Tô eventually moved Thúy Nga's headquarters to Orange County, California, maintaining operations there since December 29, 1995. The decision to move headquarters was due to both "rising costs of production" and an increasing demand for live recordings to be produced in the U.S. and Canada.

=== Asia Entertainment ===
Asia Entertainment is another Vietnamese-oriented production and recording studio and company that is dedicated in offering high production values. Asia Entertainment was first established in the U.S. in the early 1980s and is owned by "shareholders and run by a manager." Cunningham and Nguyen note one of the main distinctions between Asia Entertainment and Thúy Nga: Asia reaches out beyond the established community performers, focusing on promoting new talent in the U.S. and Canada. Through an annual 'star search' competition, Trúc Hồ, Asia's music director [and musician and producer], scouts for talent, offering contracts to perform live shows, video-taping and CD recordings for the company. It also encourages its audiences to take part in the 'quest of stardom' by testing talent using its karaoke recordings, and then sending in tapes of the performances.And like many Vietnamese-based production companies, Asia maintains their revenue and profit from ticket sales of their live shows and "the domestic sale of CDs, videos and karaoke discs."
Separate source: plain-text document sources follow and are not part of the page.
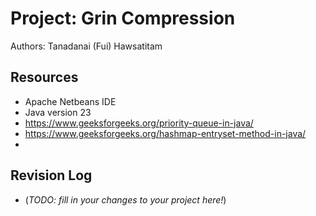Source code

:# Project: Grin Compression

Authors: Tanadanai (Fui) Hawsatitam

## Resources

*   Apache Netbeans IDE
*   Java version 23
*   https://www.geeksforgeeks.org/priority-queue-in-java/
*   https://www.geeksforgeeks.org/hashmap-entryset-method-in-java/
*   

## Revision Log

*   (_TODO: fill in your changes to your project here!_)

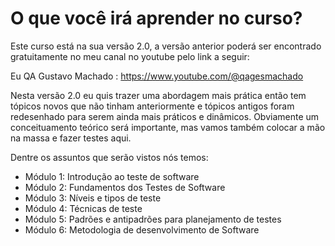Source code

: # O que você irá aprender no curso?

Este curso está na sua versão 2.0, a versão anterior poderá ser encontrado gratuitamente no meu canal no youtube pelo link a seguir:

Eu QA Gustavo Machado : https://www.youtube.com/@qagesmachado

Nesta versão 2.0 eu quis trazer uma abordagem mais prática então tem tópicos novos que não tinham anteriormente e tópicos antigos foram redesenhado para serem ainda mais práticos e dinâmicos. Obviamente um conceituamento teórico será importante, mas vamos também colocar a mão na massa e fazer testes aqui.

Dentre os assuntos que serão vistos nós temos:
- Módulo 1: Introdução ao teste de software
- Módulo 2: Fundamentos dos Testes de Software
- Módulo 3: Níveis e tipos de teste
- Módulo 4: Técnicas de teste
- Módulo 5: Padrões e antipadrões para planejamento de testes
- Módulo 6: Metodologia de desenvolvimento de Software
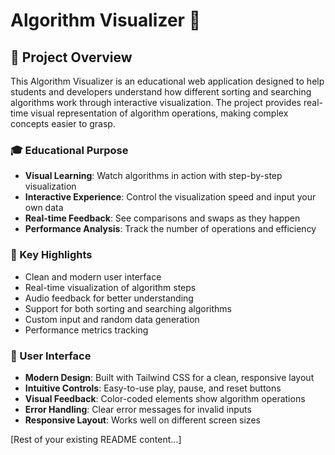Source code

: # Algorithm Visualizer 🎯

## 📖 Project Overview
This Algorithm Visualizer is an educational web application designed to help students and developers understand how different sorting and searching algorithms work through interactive visualization. The project provides real-time visual representation of algorithm operations, making complex concepts easier to grasp.

### 🎓 Educational Purpose
- **Visual Learning**: Watch algorithms in action with step-by-step visualization
- **Interactive Experience**: Control the visualization speed and input your own data
- **Real-time Feedback**: See comparisons and swaps as they happen
- **Performance Analysis**: Track the number of operations and efficiency

### 🌟 Key Highlights
- Clean and modern user interface
- Real-time visualization of algorithm steps
- Audio feedback for better understanding
- Support for both sorting and searching algorithms
- Custom input and random data generation
- Performance metrics tracking

### 🎨 User Interface
- **Modern Design**: Built with Tailwind CSS for a clean, responsive layout
- **Intuitive Controls**: Easy-to-use play, pause, and reset buttons
- **Visual Feedback**: Color-coded elements show algorithm operations
- **Error Handling**: Clear error messages for invalid inputs
- **Responsive Layout**: Works well on different screen sizes

[Rest of your existing README content...]
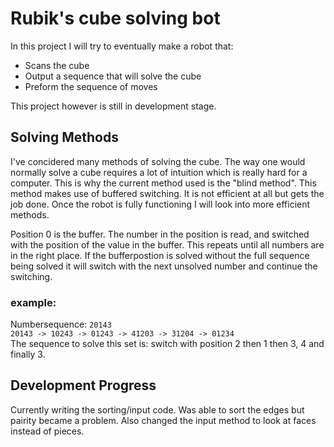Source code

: # Rubik's cube solving bot
In this project I will try to eventually make a robot that:
- Scans the cube
- Output a sequence that will solve the cube
- Preform the sequence of moves

This project however is still in development stage.

## Solving Methods
I've concidered many methods of solving the cube.
The way one would normally solve a cube requires a lot of intuition which is really hard for a computer.
This is why the current method used is the "blind method". This method makes use of buffered switching.
It is not efficient at all but gets the job done. Once the robot is fully functioning I will look into more efficient methods.

Position 0 is the buffer. The number in the position is read, and switched with the position of the value in the buffer.
This repeats until all numbers are in the right place. If the bufferpostion is solved without the full sequence being solved it will switch with the next unsolved number and continue the switching.

### example: 
Numbersequence: `20143` \
`20143 -> 10243 -> 01243 -> 41203 -> 31204 -> 01234` \
The sequence to solve this set is: switch with position 2 then 1 then 3, 4 and finally 3.

## Development Progress
Currently writing the sorting/input code. Was able to sort the edges but pairity became a problem.
Also changed the input method to look at faces instead of pieces.
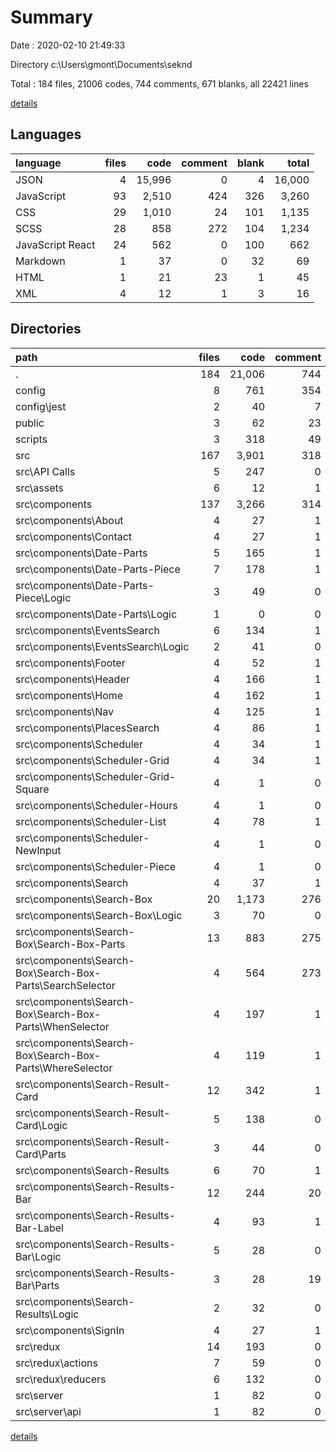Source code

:# Summary

Date : 2020-02-10 21:49:33

Directory c:\Users\gmont\Documents\seknd

Total : 184 files,  21006 codes, 744 comments, 671 blanks, all 22421 lines

[details](details.md)

## Languages
| language | files | code | comment | blank | total |
| :--- | ---: | ---: | ---: | ---: | ---: |
| JSON | 4 | 15,996 | 0 | 4 | 16,000 |
| JavaScript | 93 | 2,510 | 424 | 326 | 3,260 |
| CSS | 29 | 1,010 | 24 | 101 | 1,135 |
| SCSS | 28 | 858 | 272 | 104 | 1,234 |
| JavaScript React | 24 | 562 | 0 | 100 | 662 |
| Markdown | 1 | 37 | 0 | 32 | 69 |
| HTML | 1 | 21 | 23 | 1 | 45 |
| XML | 4 | 12 | 1 | 3 | 16 |

## Directories
| path | files | code | comment | blank | total |
| :--- | ---: | ---: | ---: | ---: | ---: |
| . | 184 | 21,006 | 744 | 671 | 22,421 |
| config | 8 | 761 | 354 | 89 | 1,204 |
| config\jest | 2 | 40 | 7 | 9 | 56 |
| public | 3 | 62 | 23 | 5 | 90 |
| scripts | 3 | 318 | 49 | 47 | 414 |
| src | 167 | 3,901 | 318 | 496 | 4,715 |
| src\API Calls | 5 | 247 | 0 | 13 | 260 |
| src\assets | 6 | 12 | 1 | 6 | 19 |
| src\components | 137 | 3,266 | 314 | 420 | 4,000 |
| src\components\About | 4 | 27 | 1 | 5 | 33 |
| src\components\Contact | 4 | 27 | 1 | 5 | 33 |
| src\components\Date-Parts | 5 | 165 | 1 | 18 | 184 |
| src\components\Date-Parts-Piece | 7 | 178 | 1 | 18 | 197 |
| src\components\Date-Parts-Piece\Logic | 3 | 49 | 0 | 8 | 57 |
| src\components\Date-Parts\Logic | 1 | 0 | 0 | 1 | 1 |
| src\components\EventsSearch | 6 | 134 | 1 | 16 | 151 |
| src\components\EventsSearch\Logic | 2 | 41 | 0 | 3 | 44 |
| src\components\Footer | 4 | 52 | 1 | 8 | 61 |
| src\components\Header | 4 | 166 | 1 | 19 | 186 |
| src\components\Home | 4 | 162 | 1 | 21 | 184 |
| src\components\Nav | 4 | 125 | 1 | 15 | 141 |
| src\components\PlacesSearch | 4 | 86 | 1 | 10 | 97 |
| src\components\Scheduler | 4 | 34 | 1 | 6 | 41 |
| src\components\Scheduler-Grid | 4 | 34 | 1 | 5 | 40 |
| src\components\Scheduler-Grid-Square | 4 | 1 | 0 | 3 | 4 |
| src\components\Scheduler-Hours | 4 | 1 | 0 | 3 | 4 |
| src\components\Scheduler-List | 4 | 78 | 1 | 9 | 88 |
| src\components\Scheduler-NewInput | 4 | 1 | 0 | 3 | 4 |
| src\components\Scheduler-Piece | 4 | 1 | 0 | 3 | 4 |
| src\components\Search | 4 | 37 | 1 | 6 | 44 |
| src\components\Search-Box | 20 | 1,173 | 276 | 134 | 1,583 |
| src\components\Search-Box\Logic | 3 | 70 | 0 | 9 | 79 |
| src\components\Search-Box\Search-Box-Parts | 13 | 883 | 275 | 105 | 1,263 |
| src\components\Search-Box\Search-Box-Parts\SearchSelector | 4 | 564 | 273 | 79 | 916 |
| src\components\Search-Box\Search-Box-Parts\WhenSelector | 4 | 197 | 1 | 14 | 212 |
| src\components\Search-Box\Search-Box-Parts\WhereSelector | 4 | 119 | 1 | 11 | 131 |
| src\components\Search-Result-Card | 12 | 342 | 1 | 35 | 378 |
| src\components\Search-Result-Card\Logic | 5 | 138 | 0 | 12 | 150 |
| src\components\Search-Result-Card\Parts | 3 | 44 | 0 | 10 | 54 |
| src\components\Search-Results | 6 | 70 | 1 | 10 | 81 |
| src\components\Search-Results-Bar | 12 | 244 | 20 | 45 | 309 |
| src\components\Search-Results-Bar-Label | 4 | 93 | 1 | 15 | 109 |
| src\components\Search-Results-Bar\Logic | 5 | 28 | 0 | 11 | 39 |
| src\components\Search-Results-Bar\Parts | 3 | 28 | 19 | 7 | 54 |
| src\components\Search-Results\Logic | 2 | 32 | 0 | 4 | 36 |
| src\components\SignIn | 4 | 27 | 1 | 5 | 33 |
| src\redux | 14 | 193 | 0 | 33 | 226 |
| src\redux\actions | 7 | 59 | 0 | 18 | 77 |
| src\redux\reducers | 6 | 132 | 0 | 14 | 146 |
| src\server | 1 | 82 | 0 | 10 | 92 |
| src\server\api | 1 | 82 | 0 | 10 | 92 |

[details](details.md)
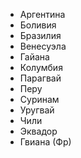 *   Аргентина
*   Боливия
*   Бразилия
*   Венесуэла
*   Гайана
*   Колумбия
*   Парагвай
*   Перу
*   Суринам
*   Уругвай
*   Чили
*   Эквадор
*   Гвиана (Фр)
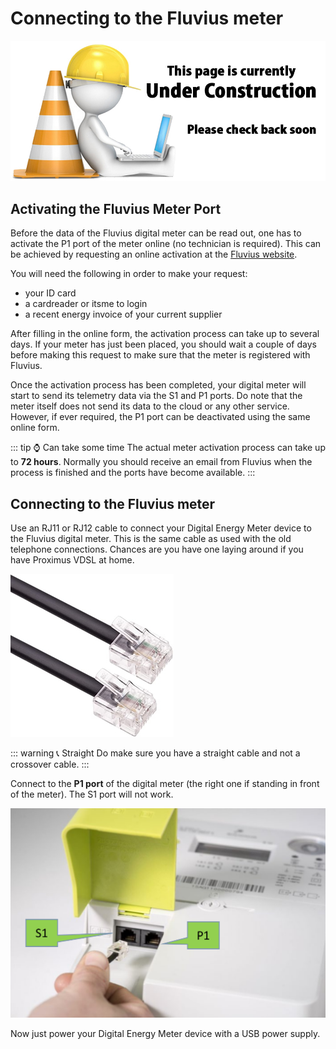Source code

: # Connecting to the Fluvius meter

![UNDER CONSTRUCTION](./images/underconstruction.jpg)

## Activating the Fluvius Meter Port

Before the data of the Fluvius digital meter can be read out, one has to activate the P1 port of the meter online (no technician is required). This can be achieved by requesting an online activation at the [Fluvius website](https://www.fluvius.be/nl/thema/meters-en-meterstanden/activeer-desactiveer-je-gebruikerspoorten).

You will need the following in order to make your request:

* your ID card
* a cardreader or itsme to login
* a recent energy invoice of your current supplier

After filling in the online form, the activation process can take up to several days. If your meter has just been placed, you should wait a couple of days before making this request to make sure that the meter is registered with Fluvius.

Once the activation process has been completed, your digital meter will start to send its telemetry data via the S1 and P1 ports. Do note that the meter itself does not send its data to the cloud or any other service. However, if ever required, the P1 port can be deactivated using the same online form.

::: tip ⌚ Can take some time
The actual meter activation process can take up to **72 hours**. Normally you should receive an email from Fluvius when the process is finished and the ports have become available.
:::

## Connecting to the Fluvius meter

Use an RJ11 or RJ12 cable to connect your Digital Energy Meter device to the Fluvius digital meter. This is the same cable as used with the old telephone connections. Chances are you have one laying around if you have Proximus VDSL at home.

![RJ11](./images/rj11.jpg)

::: warning 📞 Straight
Do make sure you have a straight cable and not a crossover cable.
:::

Connect to the **P1 port** of the digital meter (the right one if standing in front of the meter). The S1 port will not work.

![image](./images/digital_meter.png)

<!-- TODO - Draw arrow on P1 and cross on S1 -->

Now just power your Digital Energy Meter device with a USB power supply.

<!-- TODO - Photo of the whole setup -->
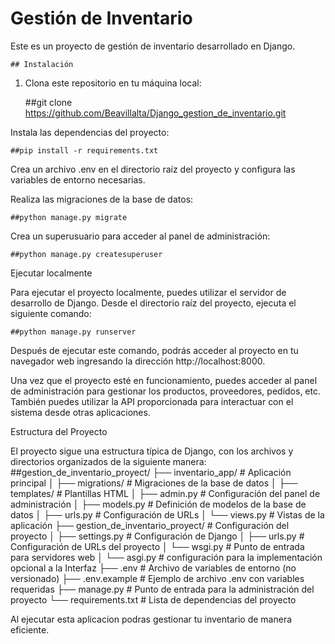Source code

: # Gestión de Inventario

Este es un proyecto de gestión de inventario desarrollado en Django.

    ## Instalación

1. Clona este repositorio en tu máquina local:

    ##git clone https://github.com/Beavillalta/Django_gestion_de_inventario.git

Instala las dependencias del proyecto:
 
    ##pip install -r requirements.txt

Crea un archivo .env en el directorio raíz del proyecto y configura las variables de entorno necesarias.  

Realiza las migraciones de la base de datos:

    ##python manage.py migrate

Crea un superusuario para acceder al panel de administración:
 
    ##python manage.py createsuperuser

Ejecutar localmente

Para ejecutar el proyecto localmente, puedes utilizar el servidor de desarrollo de Django. Desde el directorio raíz del proyecto, ejecuta el siguiente comando:

    ##python manage.py runserver
Después de ejecutar este comando, podrás acceder al proyecto en tu navegador web ingresando la dirección http://localhost:8000.

Una vez que el proyecto esté en funcionamiento, puedes acceder al panel de administración para gestionar los productos, proveedores, pedidos, etc. También puedes utilizar la API proporcionada para interactuar con el sistema desde otras aplicaciones.

Estructura del Proyecto

El proyecto sigue una estructura típica de Django, con los archivos y directorios organizados de la siguiente manera: 
     ##gestion_de_inventario_proyect/
    ├── inventario_app/   # Aplicación principal
    │   ├── migrations/   # Migraciones de la base de datos
    │   ├── templates/    # Plantillas HTML
    │   ├── admin.py      # Configuración del panel de administración
    │   ├── models.py     # Definición de modelos de la base de datos
    │   ├── urls.py       # Configuración de URLs
    │   └── views.py      # Vistas de la aplicación
    ├── gestion_de_inventario_proyect/   # Configuración del proyecto
    │   ├── settings.py   # Configuración de Django
    │   ├── urls.py       # Configuración de URLs del proyecto
    │   └── wsgi.py       # Punto de entrada para servidores web
    │   └── asgi.py       # configuración para la implementación opcional a la Interfaz
    ├── .env              # Archivo de variables de entorno (no versionado)
    ├── .env.example      # Ejemplo de archivo .env con variables requeridas
    ├── manage.py         # Punto de entrada para la administración del proyecto
    └── requirements.txt  # Lista de dependencias del proyecto

Al ejecutar esta aplicacion podras gestionar tu inventario de manera eficiente. 

    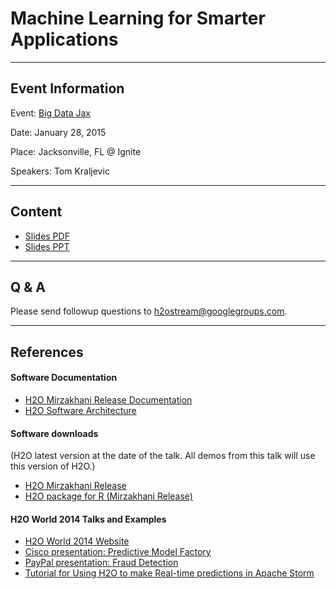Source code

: # Machine Learning for Smarter Applications

---

## Event Information

Event: [Big Data Jax](http://www.meetup.com/jaxbigdata/events/219623580/)

Date: January 28, 2015

Place: Jacksonville, FL @ Ignite

Speakers: Tom Kraljevic

---

## Content

* [Slides PDF](MLForSmarterApps_TK_2015_01_28_JAX.pdf)
* [Slides PPT](MLForSmarterApps_TK_2015_01_28_JAX.pptx)

---

## Q & A

Please send followup questions to <h2ostream@googlegroups.com>.

---

## References

#### Software Documentation

* [H2O Mirzakhani Release Documentation](http://h2o-release.s3.amazonaws.com/h2o/rel-mirzakhani/2/docs-website/index.html)
* [H2O Software Architecture](http://h2o-release.s3.amazonaws.com/h2o/rel-mirzakhani/2/docs-website/developuser/h2o_sw_arch.html)

#### Software downloads

(H2O latest version at the date of the talk.  All demos from this talk will use this version of H2O.)

* [H2O Mirzakhani Release](http://h2o-release.s3.amazonaws.com/h2o/rel-mirzakhani/2/index.html)
* [H2O package for R (Mirzakhani Release)](http://h2o-release.s3.amazonaws.com/h2o/rel-mirzakhani/2/index.html#R)

#### H2O World 2014 Talks and Examples

* [H2O World 2014 Website](http://world.h2o.ai)
* [Cisco presentation: Predictive Model Factory](https://www.youtube.com/watch?v=yNfsnv9gjrU&list=PLNtMya54qvOFQhSZ4IKKXRbMkyLMn0caa&index=19)
* [PayPal presentation: Fraud Detection](https://www.youtube.com/watch?v=RqkheMI3Ciw&list=PLNtMya54qvOFQhSZ4IKKXRbMkyLMn0caa&index=21)
* [Tutorial for Using H2O to make Real-time predictions in Apache Storm](https://github.com/h2oai/h2o-training/tree/master/tutorials/streaming/storm)
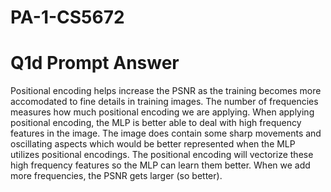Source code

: # PA-1-CS5672

# Q1d Prompt Answer

Positional encoding helps increase the PSNR as the training becomes more accomodated to fine details in training images. The number of frequencies measures how much positional encoding we are applying. When applying positional encoding, the MLP is better able to deal with high frequency features in the image. The image does contain some sharp movements and oscillating aspects which would be better represented when the MLP utilizes positional encodings. The positional encoding will vectorize these high frequency features so the MLP can learn them better. When we add more frequencies, the PSNR gets larger (so better).
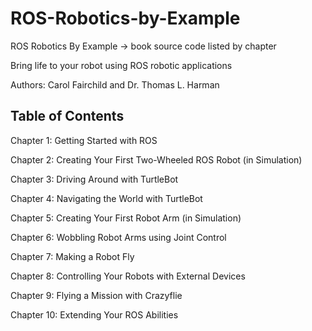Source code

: # ROS-Robotics-by-Example
ROS Robotics By Example -> book source code listed by chapter

Bring life to your robot using ROS robotic applications

Authors:  Carol Fairchild and Dr. Thomas L. Harman

Table of Contents
-----------------
Chapter 1:  Getting Started with ROS

Chapter 2:  Creating Your First Two-Wheeled ROS Robot (in Simulation)

Chapter 3:  Driving Around with TurtleBot

Chapter 4:  Navigating the World with TurtleBot

Chapter 5:  Creating Your First Robot Arm (in Simulation)

Chapter 6:  Wobbling Robot Arms using Joint Control

Chapter 7:  Making a Robot Fly

Chapter 8:  Controlling Your Robots with External Devices

Chapter 9:  Flying a Mission with Crazyflie

Chapter 10: Extending Your ROS Abilities
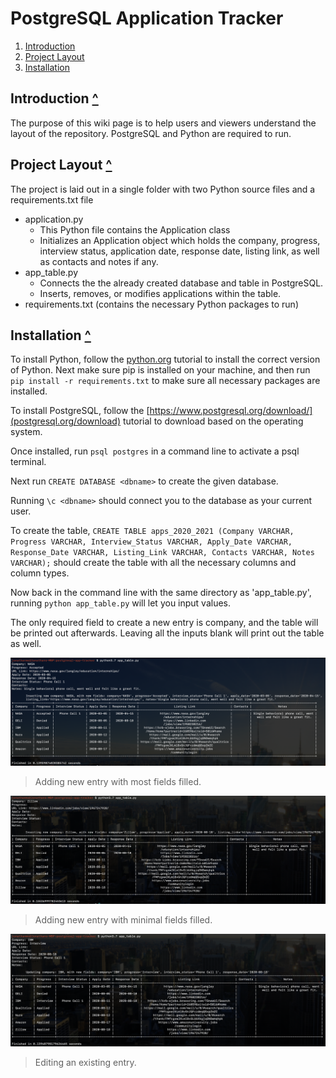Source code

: PostgreSQL Application Tracker
======================
1. [Introduction](#introduction-)
2. [Project Layout](#project-layout-)
3. [Installation](#installation-)

Introduction [^](#postgresql-application-tracker)
------------

The purpose of this wiki page is to help users and viewers understand the layout of the 
repository. PostgreSQL and Python are required to run.

Project Layout [^](#postgresql-application-tracker)
--------------

The project is laid out in a single folder with two Python source files and a requirements.txt file

-   application.py
    - This Python file contains the Application class
    - Initializes an Application object which holds the company, progress, interview status, application date, response date, listing link, as well as contacts and notes if any.
-   app_table.py
    - Connects the the already created database and table in PostgreSQL.
    - Inserts, removes, or modifies applications within the table.
-   requirements.txt (contains the necessary Python packages to run)
    
    
Installation [^](#postgresql-application-tracker)
------------
To install Python, follow the [python.org](python.org) tutorial to install the correct version of Python.
Next make sure pip is installed on your machine, and then run `pip install -r requirements.txt` to make sure all necessary packages are installed.

To install PostgreSQL, follow the [https://www.postgresql.org/download/](postgresql.org/download) tutorial to download based on the operating system.

Once installed, run `psql postgres` in a command line to activate a psql terminal. 

Next run `CREATE DATABASE <dbname>` to create the given database.

Running `\c <dbname>` should connect you to the database as your current user.

To create the table, `CREATE TABLE apps_2020_2021 (Company VARCHAR,
Progress VARCHAR,
Interview_Status VARCHAR,
Apply_Date VARCHAR,
Response_Date VARCHAR,
Listing_Link VARCHAR,
Contacts VARCHAR,
Notes VARCHAR);` should create the table with all the necessary columns and column types.

Now back in the command line with the same directory as 'app_table.py', running `python app_table.py` will let you input values.

The only required field to create a new entry is company, and the table will be printed out afterwards.
Leaving all the inputs blank will print out the table as well.

![image not found](postgres-example1.png)
> Adding new entry with most fields filled.


![image not found](postgres-example2.png)
> Adding new entry with minimal fields filled.


![image not found](postgres-example3.png)
> Editing an existing entry.





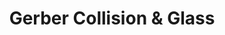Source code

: ---
title: "Gerber Collision & Glass"
url: /douglasville/gerber-collision-and-glass/
shop: car repair
---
=== Music of the Exilic: An Industry of Nostalgia ===
The Vietnamese music industry flourished due to nostalgic memories of Vietnam, specifically the nostalgia "of a homeland before communism remains strong" for first-generation Vietnamese refugees because the songs, which were "nationalistic in nature, carried images of a glorious past and a hope of returning to the homeland." Songs about the homeland were/are now considered memories of the past for the exiled. Kieu Linh Caroline Valverde specifically references Phạm Duy's song, "1954 Cha Bo Que - 1975 Con Bo Nuoc" (translation: "The Exiles of a Father and His Son"]. This song was a reflection of how a father "had to leave the communist-controlled north in 1954 for the south; twenty years later his son had to feel Viet Nam altogether for the same reasons."